Intervistata il 30 gennaio dall’emittente egiziana CBC TV, la scrittrice ha dichiarato che la legge contro la blasfemia, che doveva servire a proteggere i cristiani dagli attacchi dei fondamentalisti islamici, è diventata un cappio al collo per gli stessi cristiani e per gli intellettuali progressisti. Ed ha aggiunto: “Lo Stato sta combattendo i terroristi, ma non il terrorismo. Il terrorismo è una ideologia. Il mio imprigionamento è terrorismo. L’imprigionamento di Islam Behery è terrorismo. L’imprigionamento di chiunque esprima la propria opinione è terrorismo”. 

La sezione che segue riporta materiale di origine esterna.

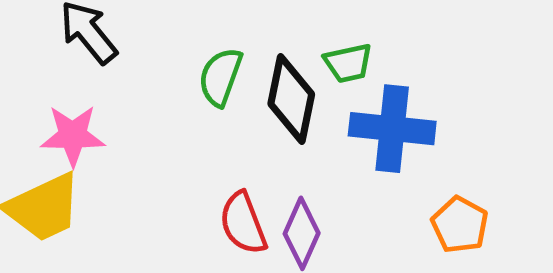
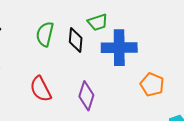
black diamond: (291, 99) -> (76, 40), size x0.7
red semicircle: (243, 223) -> (41, 89), moved

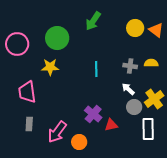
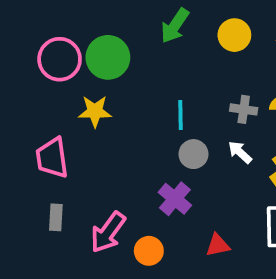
yellow circle: (135, 28) -> (234, 35), moved
pink circle: (17, 44) -> (60, 59), moved
gray circle: (134, 107) -> (193, 154), moved
red triangle: (111, 125) -> (218, 245), moved

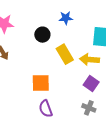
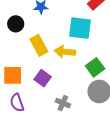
purple square: (91, 84) -> (43, 78), moved

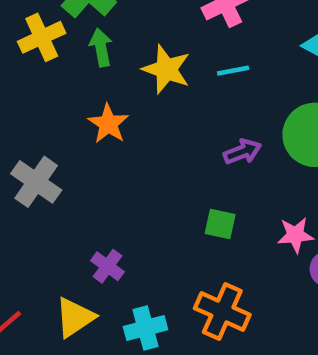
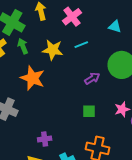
orange star: (108, 124) -> (33, 78), size x1.4
purple cross: (107, 266) -> (45, 139), turned -32

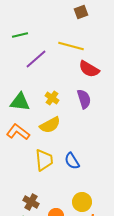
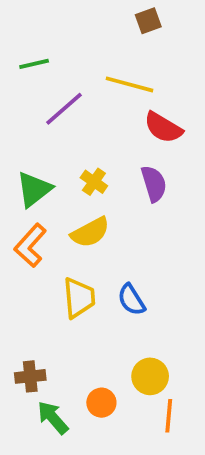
green triangle: (20, 102) -> (34, 189), turned -45
orange L-shape: (18, 132) -> (30, 245), turned -85
brown cross: (31, 202) -> (30, 376), moved, turned -35

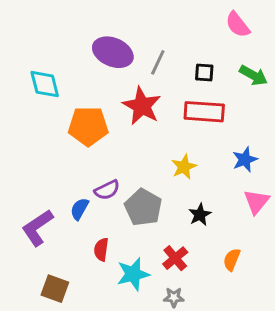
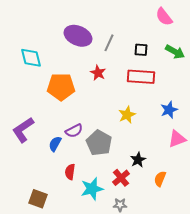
red star: (142, 106) -> (98, 73), size x0.6
pink triangle: (256, 202) -> (177, 139), turned 30
black star: (200, 215) -> (138, 160), moved
purple L-shape: (37, 228) -> (23, 130), moved

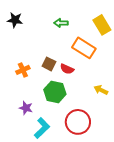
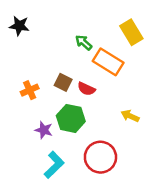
green arrow: (61, 23) -> (84, 42), moved, turned 40
purple star: (26, 108) -> (44, 130), moved

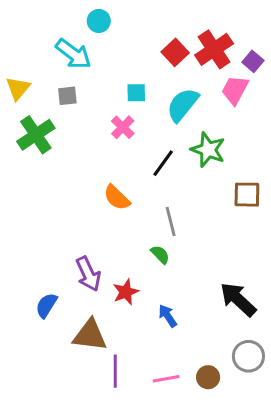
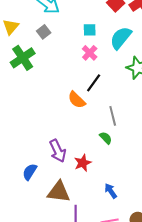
gray square: (67, 96) -> (44, 32), turned -32
pink cross: (123, 127) -> (90, 53), moved
black line: (163, 163) -> (94, 83), moved
blue arrow: (168, 316) -> (111, 191), moved

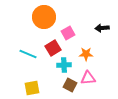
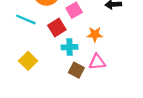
cyan line: (28, 54) -> (26, 19), moved
yellow square: (32, 88) -> (28, 61), moved, turned -35

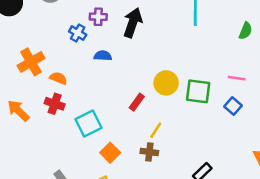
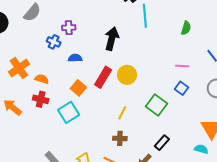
black arrow: (133, 23) -> (112, 39), moved
green square: (198, 91) -> (157, 105), moved, turned 35
red rectangle: (137, 102) -> (103, 77), moved, size x1.5
brown cross: (149, 152) -> (120, 138), moved
orange square: (110, 153) -> (78, 88), moved

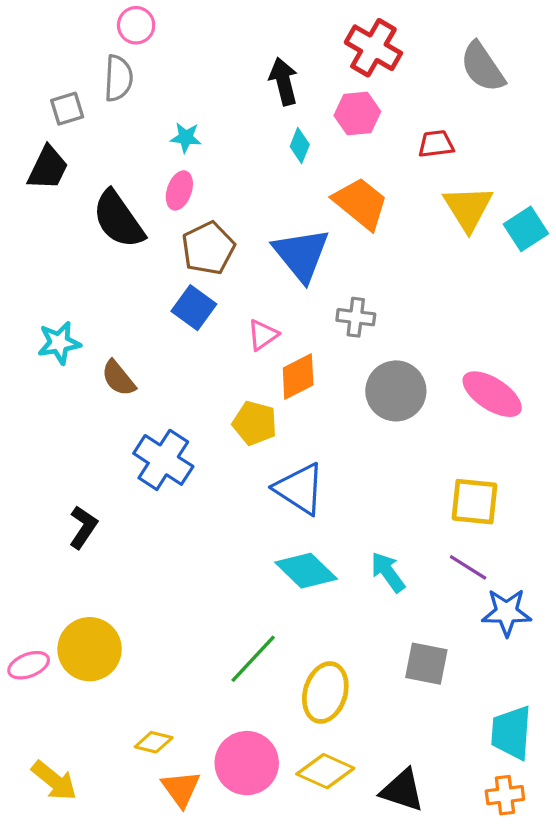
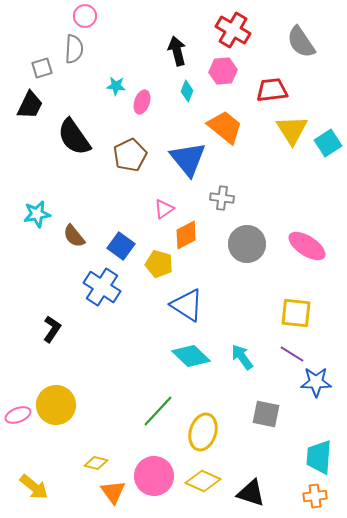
red trapezoid: (436, 144) -> (272, 90), size x1.4
pink ellipse: (179, 190) -> (142, 102), moved
blue square: (194, 308) -> (121, 246), moved

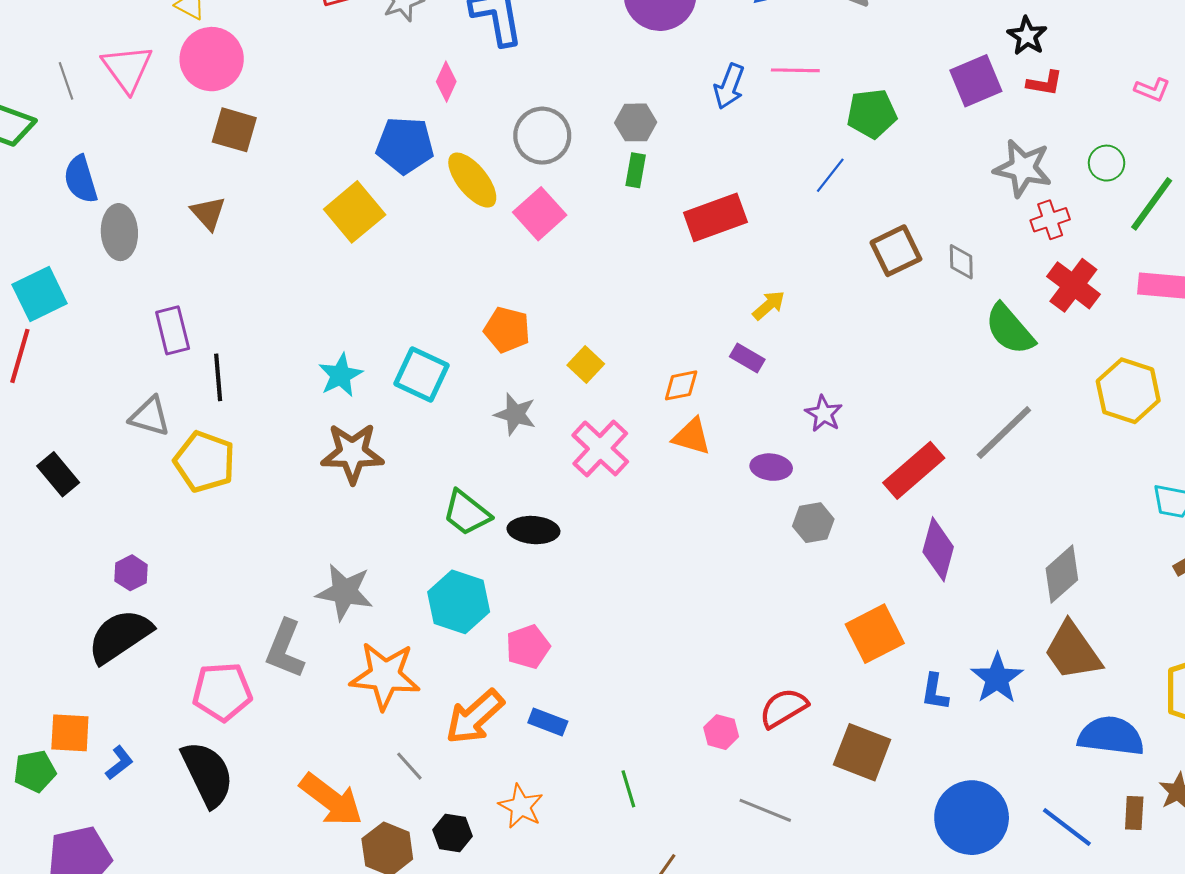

Islam Behery, citato da Naoot, sta scontando la pena di un anno di carcere nella prigione di Tora in base allo stesso articolo del Codice penale. Studioso dell’Islam con una laurea all’università di Wales, Behery conduceva un programma televisivo di grande successo presso il canale televisivo Al Kahera Wal Nas, ripreso sul suo canale YouTube, nel quale parlava di un Islam purificato dai suoi aspetti violenti. Gli hadith, le narrazioni dei fatti e dei detti di Muhammad che costituiscono la seconda fonte dell’Islam dopo il Corano, parlano di un Profeta che sposa una bambina ed ha rapporti sessuali con lei. Che pensare di un uomo di Dio che compie un crimine del genere? Come conciliare questo crimine con l’altezza morale che il Profeta mostra in molti passi del Corano? Per Behery bisogna porre in questione l’attendibilità degli hadith, se si vuole liberare l’Islam dai suoi aspetti oppressivi e violenti. Se non si compie questa operazione, sarà inutile la lotta contro contro il Califfato. Ridiscutere l’autorità degli hadith vuol dire estirpare la radice del fondamentalismo. Una posizione coraggiosa, che ha suscitato le ire di Al-Azhar, l’Università del Cairo che rappresenta la più importante autorità culturale del mondo sunnita, che ha chiesto ed ottenuto la sospensione del programma di Behery. Il processo invece è stato avviato in seguito alla denuncia di un semplice cittadino. Dopo la condanna, l’intellettuale egiziano ha commentato ironicamente: “Molte grazie al presidente Abdel-Fattah El-Sisi ed alla sua rivoluzione religiosa… Sono grato per la libertà di espressione in Egitto”.

Articolo pubblicato su Gli Stati Generali, 28 febbraio 2016.